» **WRITTEN EXERCISE**
Write out everything from the line containing "class: Magnoliopsida" down to the end of the records, copying each line without any change.

» **INPUT RECORDS**

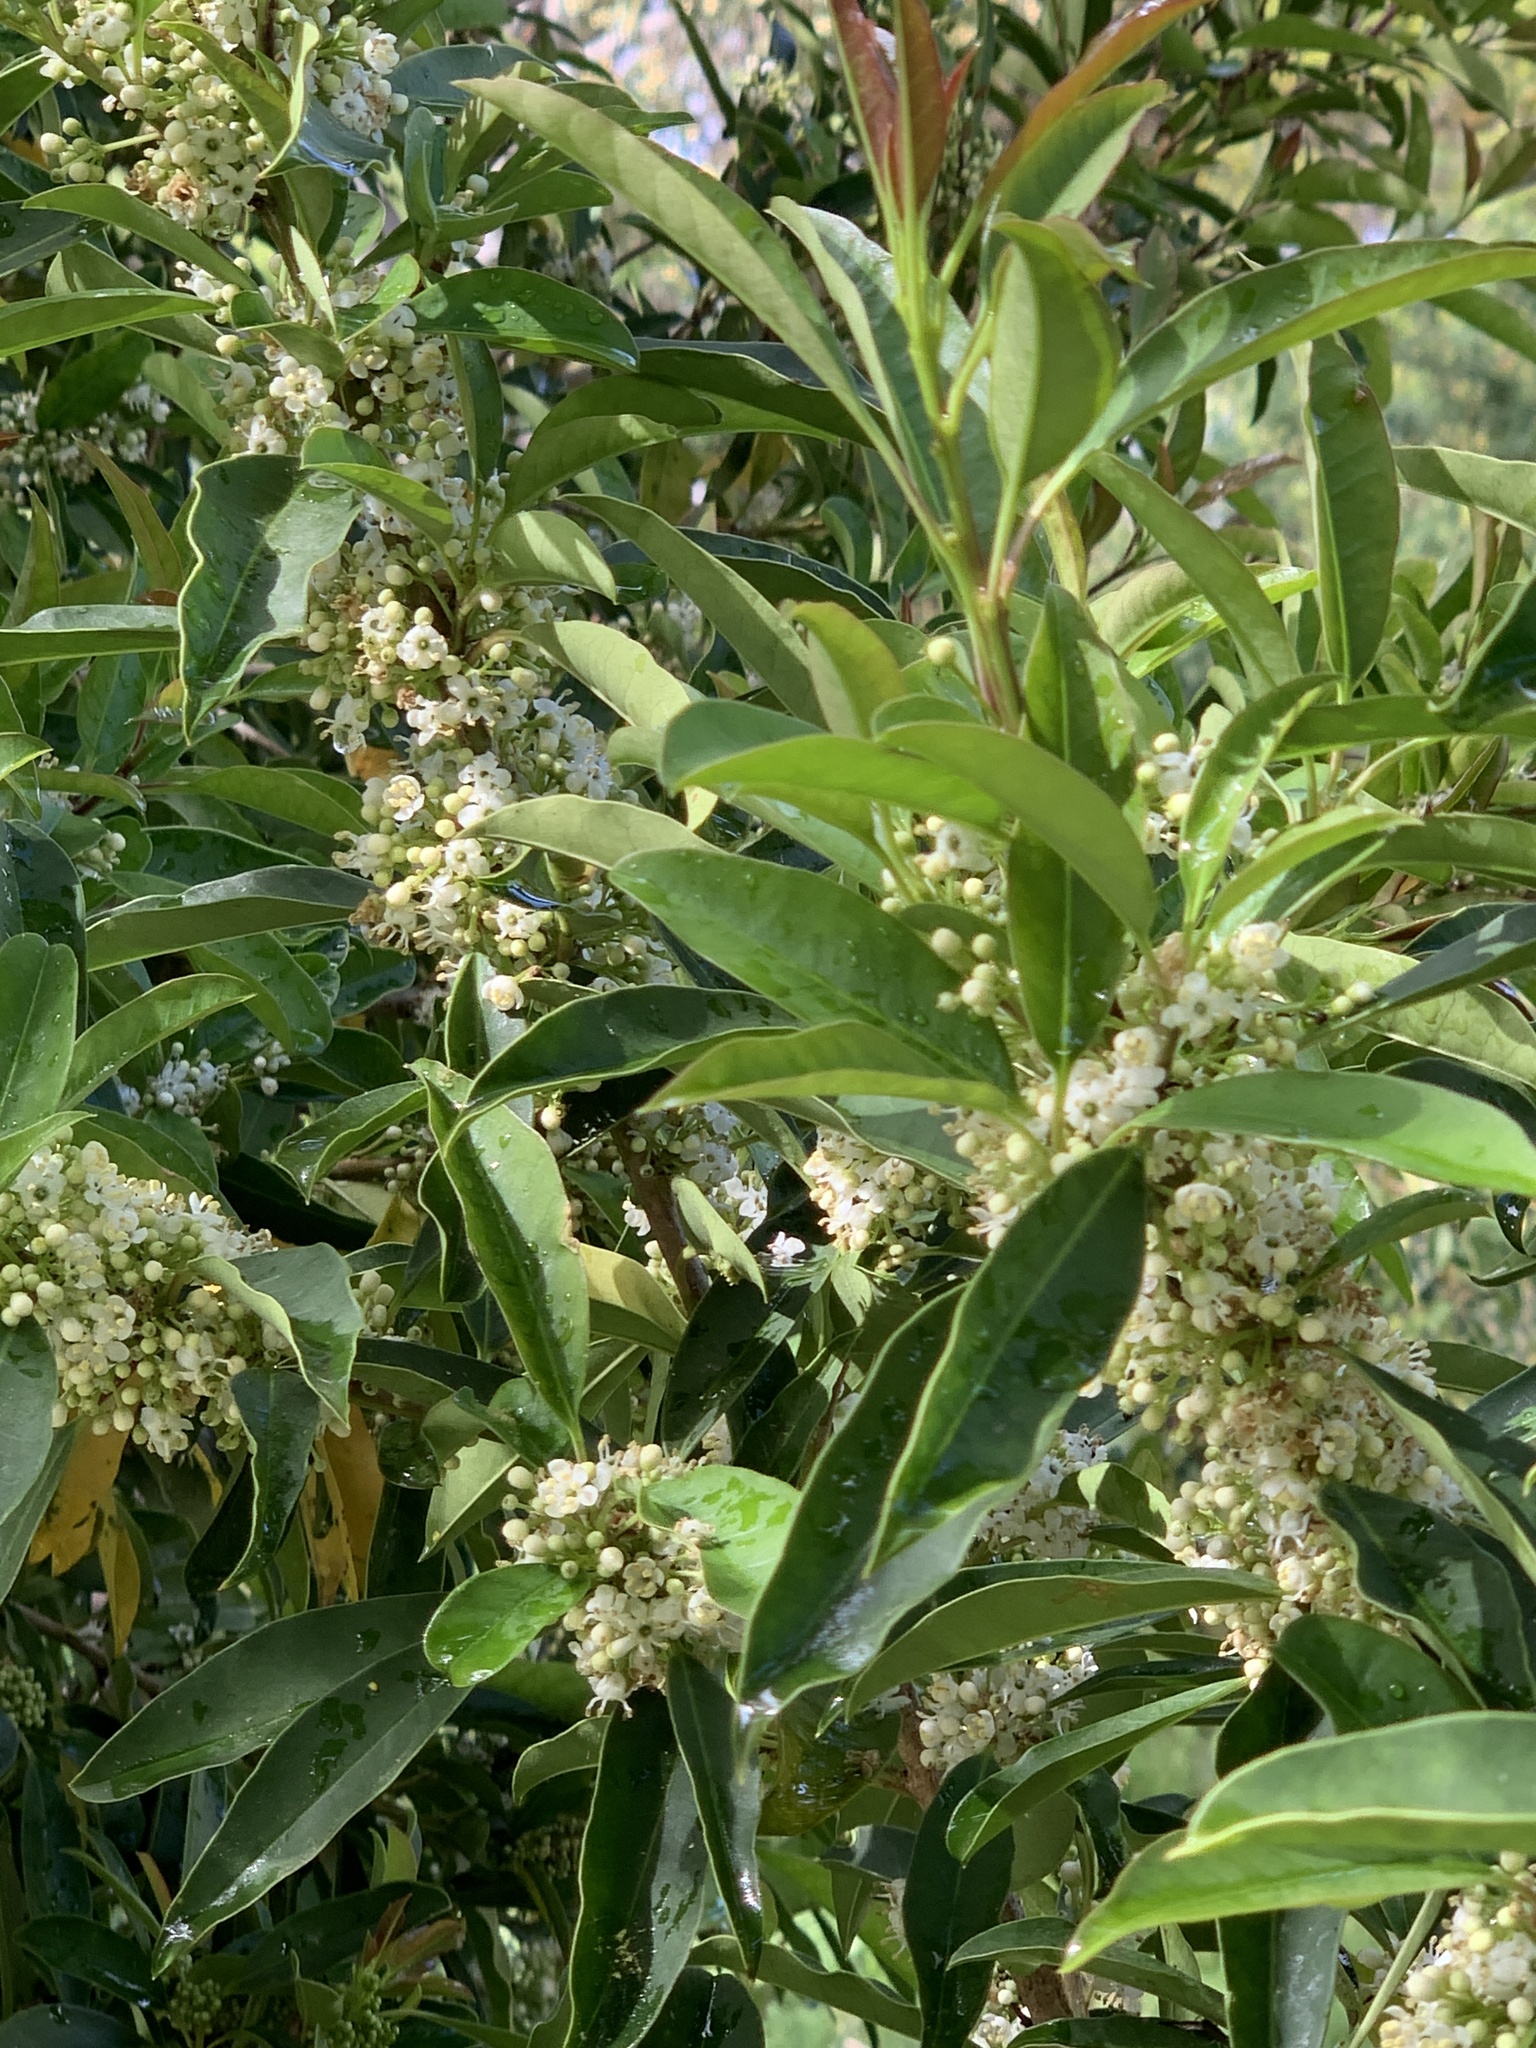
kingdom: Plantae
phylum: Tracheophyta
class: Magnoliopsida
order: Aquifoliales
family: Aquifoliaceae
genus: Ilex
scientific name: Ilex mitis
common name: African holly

» **THE COMPLETED TASK**
class: Magnoliopsida
order: Aquifoliales
family: Aquifoliaceae
genus: Ilex
scientific name: Ilex mitis
common name: African holly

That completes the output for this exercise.